The Bottom Line on False and Misleading Web Content: A well-conceived website is a terrific way to deliver information about your law firm -- provided the content you're presenting meets your state's ethics standards. Unsupported claims, selective use of results and missing disclaimers are a few examples of content issues that can lead to inquiries by state regulatory authorities. Rules (and online marketing tactics) change, so stay informed via the ABA Web site and other resources.
While the ethical considerations involved in online marketing may be complex, there are a few relatively simple steps that your law firm can take to help minimize its exposure to discipline for an ethics violation. Be clear, on your website and in other online marketing materials, about the jurisdictional limits of your firm. Avoid subjective, difficult-to-document claims and statements on your site, and remember that, generally speaking, the same rules apply on the Web as offline.

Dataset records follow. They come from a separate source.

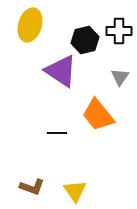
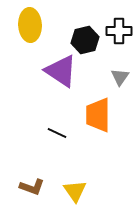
yellow ellipse: rotated 20 degrees counterclockwise
orange trapezoid: rotated 39 degrees clockwise
black line: rotated 24 degrees clockwise
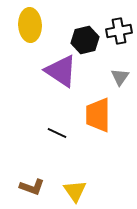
black cross: rotated 10 degrees counterclockwise
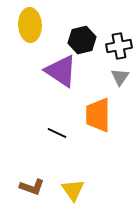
black cross: moved 15 px down
black hexagon: moved 3 px left
yellow triangle: moved 2 px left, 1 px up
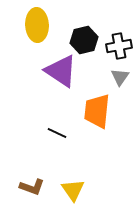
yellow ellipse: moved 7 px right
black hexagon: moved 2 px right
orange trapezoid: moved 1 px left, 4 px up; rotated 6 degrees clockwise
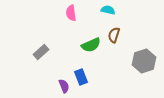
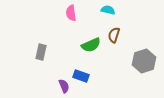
gray rectangle: rotated 35 degrees counterclockwise
blue rectangle: moved 1 px up; rotated 49 degrees counterclockwise
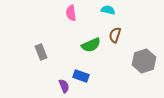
brown semicircle: moved 1 px right
gray rectangle: rotated 35 degrees counterclockwise
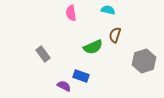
green semicircle: moved 2 px right, 2 px down
gray rectangle: moved 2 px right, 2 px down; rotated 14 degrees counterclockwise
purple semicircle: rotated 40 degrees counterclockwise
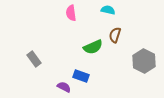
gray rectangle: moved 9 px left, 5 px down
gray hexagon: rotated 15 degrees counterclockwise
purple semicircle: moved 1 px down
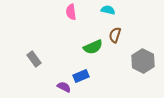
pink semicircle: moved 1 px up
gray hexagon: moved 1 px left
blue rectangle: rotated 42 degrees counterclockwise
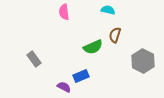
pink semicircle: moved 7 px left
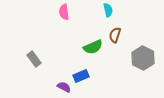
cyan semicircle: rotated 64 degrees clockwise
gray hexagon: moved 3 px up
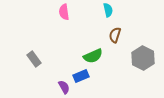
green semicircle: moved 9 px down
purple semicircle: rotated 32 degrees clockwise
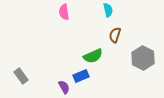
gray rectangle: moved 13 px left, 17 px down
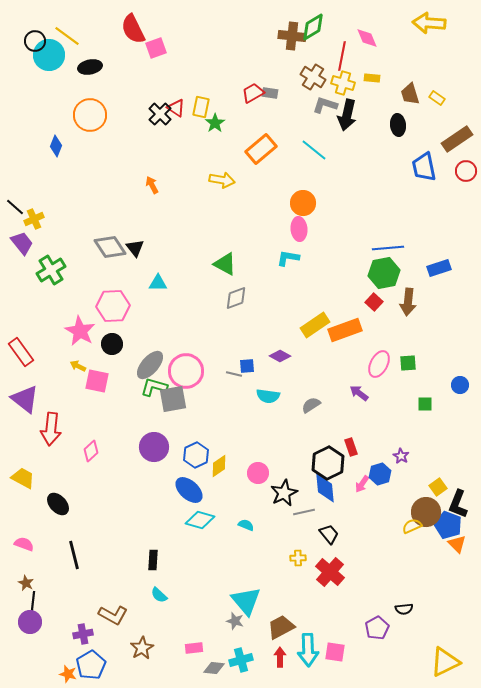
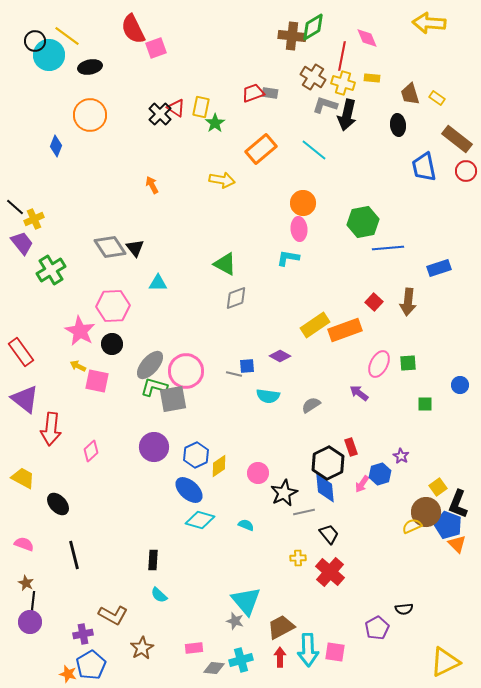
red trapezoid at (253, 93): rotated 10 degrees clockwise
brown rectangle at (457, 139): rotated 72 degrees clockwise
green hexagon at (384, 273): moved 21 px left, 51 px up
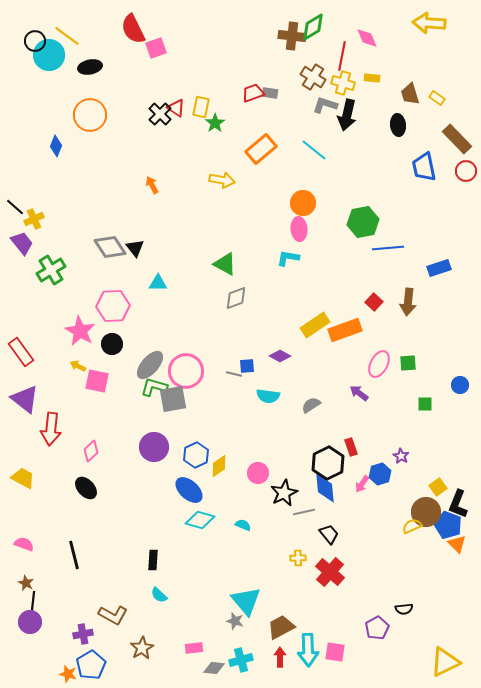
brown rectangle at (457, 139): rotated 8 degrees clockwise
black ellipse at (58, 504): moved 28 px right, 16 px up
cyan semicircle at (246, 525): moved 3 px left
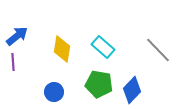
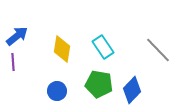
cyan rectangle: rotated 15 degrees clockwise
blue circle: moved 3 px right, 1 px up
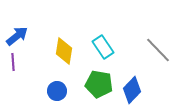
yellow diamond: moved 2 px right, 2 px down
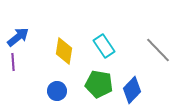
blue arrow: moved 1 px right, 1 px down
cyan rectangle: moved 1 px right, 1 px up
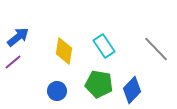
gray line: moved 2 px left, 1 px up
purple line: rotated 54 degrees clockwise
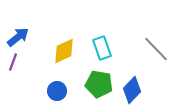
cyan rectangle: moved 2 px left, 2 px down; rotated 15 degrees clockwise
yellow diamond: rotated 56 degrees clockwise
purple line: rotated 30 degrees counterclockwise
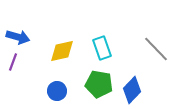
blue arrow: rotated 55 degrees clockwise
yellow diamond: moved 2 px left; rotated 12 degrees clockwise
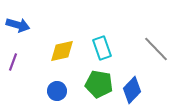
blue arrow: moved 12 px up
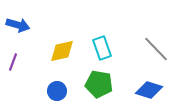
blue diamond: moved 17 px right; rotated 64 degrees clockwise
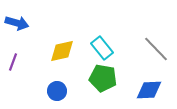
blue arrow: moved 1 px left, 2 px up
cyan rectangle: rotated 20 degrees counterclockwise
green pentagon: moved 4 px right, 6 px up
blue diamond: rotated 20 degrees counterclockwise
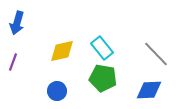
blue arrow: rotated 90 degrees clockwise
gray line: moved 5 px down
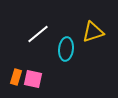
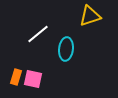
yellow triangle: moved 3 px left, 16 px up
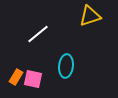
cyan ellipse: moved 17 px down
orange rectangle: rotated 14 degrees clockwise
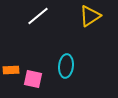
yellow triangle: rotated 15 degrees counterclockwise
white line: moved 18 px up
orange rectangle: moved 5 px left, 7 px up; rotated 56 degrees clockwise
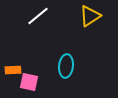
orange rectangle: moved 2 px right
pink square: moved 4 px left, 3 px down
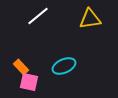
yellow triangle: moved 3 px down; rotated 25 degrees clockwise
cyan ellipse: moved 2 px left; rotated 60 degrees clockwise
orange rectangle: moved 8 px right, 3 px up; rotated 49 degrees clockwise
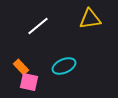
white line: moved 10 px down
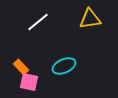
white line: moved 4 px up
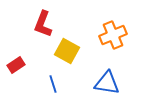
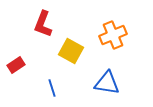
yellow square: moved 4 px right
blue line: moved 1 px left, 4 px down
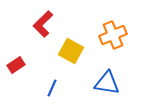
red L-shape: rotated 24 degrees clockwise
blue line: rotated 42 degrees clockwise
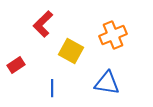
blue line: rotated 24 degrees counterclockwise
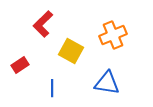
red rectangle: moved 4 px right
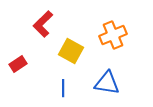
red rectangle: moved 2 px left, 1 px up
blue line: moved 11 px right
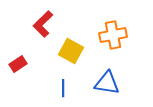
orange cross: rotated 12 degrees clockwise
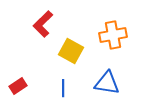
red rectangle: moved 22 px down
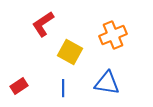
red L-shape: rotated 12 degrees clockwise
orange cross: rotated 12 degrees counterclockwise
yellow square: moved 1 px left, 1 px down
red rectangle: moved 1 px right
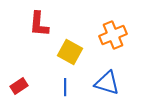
red L-shape: moved 4 px left; rotated 52 degrees counterclockwise
blue triangle: rotated 8 degrees clockwise
blue line: moved 2 px right, 1 px up
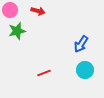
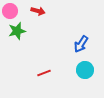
pink circle: moved 1 px down
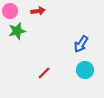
red arrow: rotated 24 degrees counterclockwise
red line: rotated 24 degrees counterclockwise
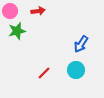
cyan circle: moved 9 px left
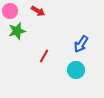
red arrow: rotated 40 degrees clockwise
red line: moved 17 px up; rotated 16 degrees counterclockwise
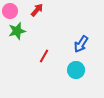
red arrow: moved 1 px left, 1 px up; rotated 80 degrees counterclockwise
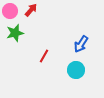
red arrow: moved 6 px left
green star: moved 2 px left, 2 px down
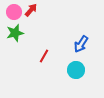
pink circle: moved 4 px right, 1 px down
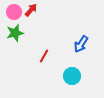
cyan circle: moved 4 px left, 6 px down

Above all, stay educated on ethics rules. There are a number of resources, from state hotlines to ABA websites to online marketing and client development services such as FindLaw, that you can refer to for information. As an attorney working to develop client relationships online, however, you are ultimately responsible for staying informed about the laws that apply in the states where you do business.
The Internet is one of the most powerful options that attorneys have to generate leads and develop client relationships. Its importance will only continue to increase. Operating your website within the rules can help you avoid ethics repercussions and make the most of this dynamic marketing tool for your law firm.